Narrowly surviving the final few seconds to snap a five-game losing streak, I had a tough time differentiating the outcome of the Brooklyn Nets‘ matchup with the Toronto Raptors on Tuesday night from Brooklyn’s first 10 losses of this young season.
Because the truth is, it felt closer to a loss than it did a victory. The scoreboard may have said otherwise. It may have said that Amir Johnson missed that open 3-pointer that would’ve put Toronto ahead by a point with about a second remaining, giving the Nets a much-needed 102-100 victory.
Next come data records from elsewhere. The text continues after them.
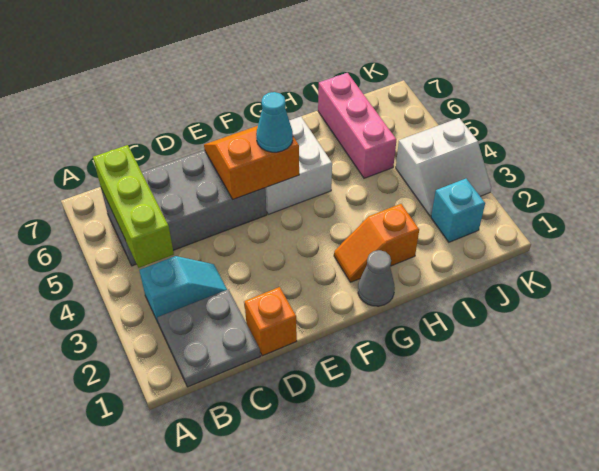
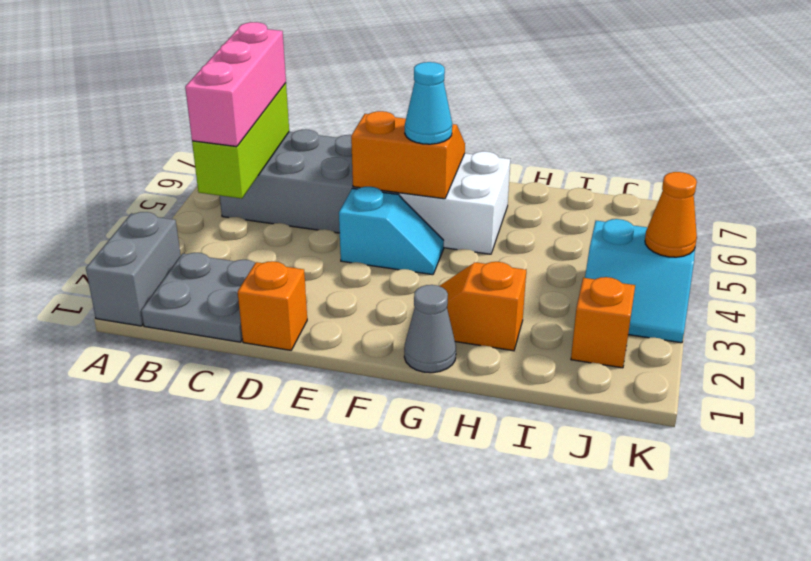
none -> grey brick A1:A2 level 1
cyan slope B3:C3 level 1 top B -> cyan slope E4:F4 level 1 top E
pink brick I5:I7 level 1 -> pink brick B4:B6 level 3
cyan brick J2 level 1 -> orange brick J2 level 1
white slope J3:K4 level 1 top 4 -> cyan slope J3:K4 level 1 top 4
none -> orange cone K4 level 2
What it didn’t say was how the Nets tried hard as possible to give the game away. Up 101-86 around the five-minute mark of the fourth quarter, Brooklyn decided to hit the self-destruct button. They turned it over multiple times, dribbled too much, took awful shots and couldn’t come up with stops down the stretch. Before they knew it, the Raptors had gone on a 14-0 run.
The Nets were merely trying to hold on for dear life. They clung to a 101-100 lead as Shaun Livingston stepped to the free throw line with 11.2 seconds remaining. As fans held their breath, the first rattled in, but Livingston was unable to convert the second. Jason Kidd looked like he had just seen a ghost. The disbelief of what was transpiring before his eyes was overwhelming.
Thankfully for Kidd and the Nets, Johnson missed a great look from the corner and they escaped victoriously. A win is a win. They’ll certainly take it after all the despair they’ve endured. But, don’t think for even a moment that anything’s been solved.